Thanks for the report. I'll look into it.
> Patchsets
> ========
> - For Hugh's:
> I checked out 4.6-rc3, applied Hugh's preliminary patches (01 to 10
> patches) from here: https://lkml.org/lkml/2016/4/5/792 and then applied the
> THP patches posted on April 16 (01 to 29 patches).
>
> - For Kirill's:
> I am using his branch "git://
> git.kernel.org/pub/scm/linux/kernel/git/kas/linux.git hugetmpfs/v8", which
> is based off of 4.6-rc3, posted on May 12.
>
>
> Khugepaged settings
> ================
> cd /sys/kernel/mm/transparent_hugepage
> echo 10 >khugepaged/alloc_sleep_millisecs
> echo 10 >khugepaged/scan_sleep_millisecs
> echo 511 >khugepaged/max_ptes_none
Do you make this for both setup?
It's not really nessesary for Hugh's, but it makes sense to have this
idenatical for testing.
Do you have swap in the system.

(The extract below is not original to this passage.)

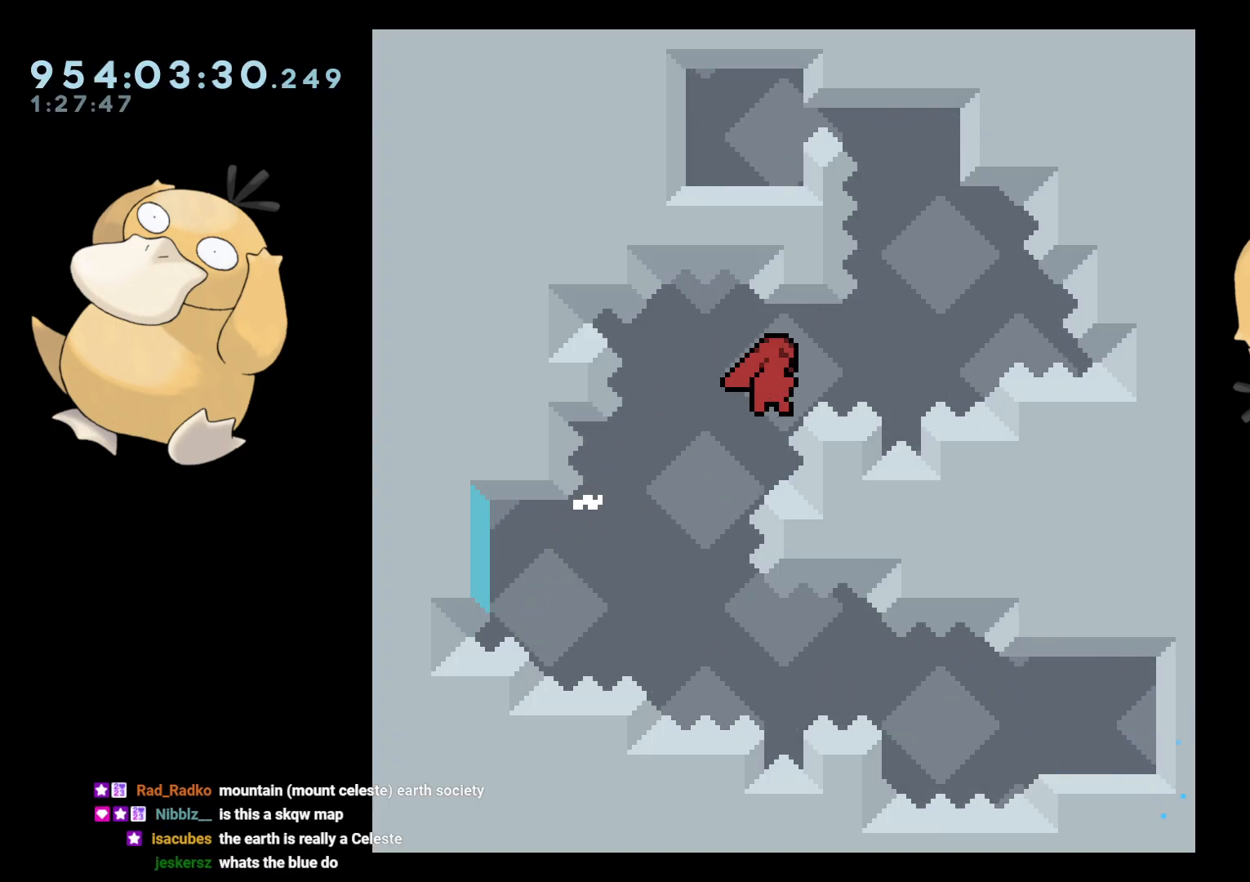
{"buttons": ["L2", "DPAD_UP"], "left_stick": "center", "right_stick": "center", "events": [[67, "B", "down"], [200, "DPAD_DOWN", "down"], [267, "DPAD_DOWN", "up"], [317, "DPAD_RIGHT", "up"], [317, "DPAD_UP", "down"], [317, "R1", "down"], [450, "B", "up"], [483, "R1", "up"]]}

Is it in use during testing?
> Mount options
> ===========
> - For Hugh's:
> sudo sysctl -w vm/shmem_huge=2
> sudo mount -o remount,huge=1 /hugetmpfs
>
> - For Kirill's:
> sudo mount -o remount,huge=always /hugetmpfs
> echo force > /sys/kernel/mm/transparent_hugepage/shmem_enabled
> echo 511 >khugepaged/max_ptes_swap
>
>
> Workload Setting
> =============
> Please look at the attached setup document for Cassandra (NoSQL database):
> cassandra-setup.txt
>
>
> Machine setup
> ===========
> 36-core (72 hardware thread) dual-socket x86 server with 512 GB RAM running
> Ubuntu. I use control groups for resource isolation. Server and client
> threads run on different sockets. Frequency governor set to "performance"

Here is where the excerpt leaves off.